=== Written instruction ===
Reproduce the full listing below verbatim, omitting the pictures.

START Recorded data

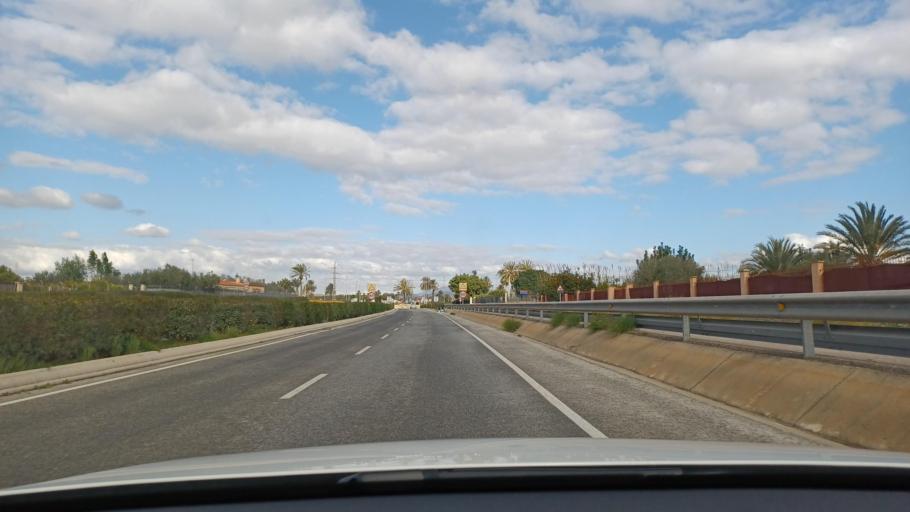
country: ES
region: Valencia
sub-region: Provincia de Alicante
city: Elche
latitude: 38.2292
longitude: -0.6994
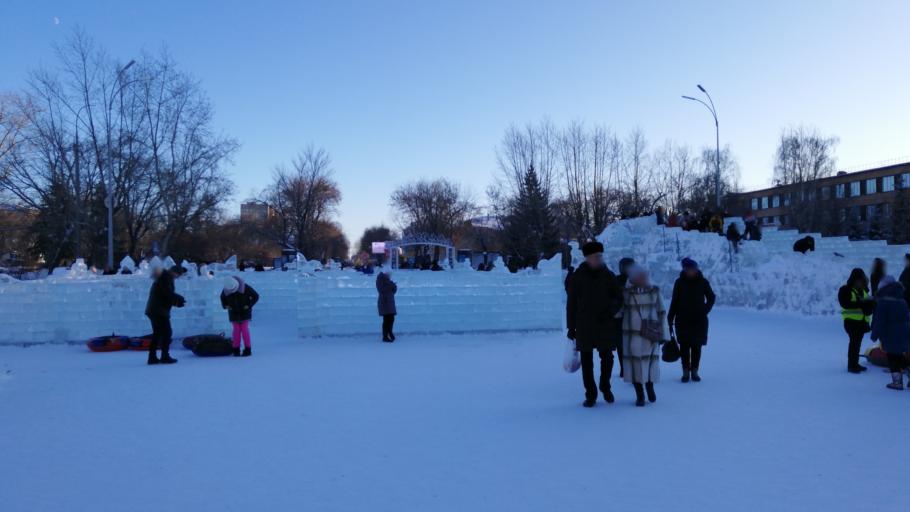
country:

END Recorded data

=== Full output ===
country: ES
region: Valencia
sub-region: Provincia de Alicante
city: Elche
latitude: 38.2292
longitude: -0.6994
country:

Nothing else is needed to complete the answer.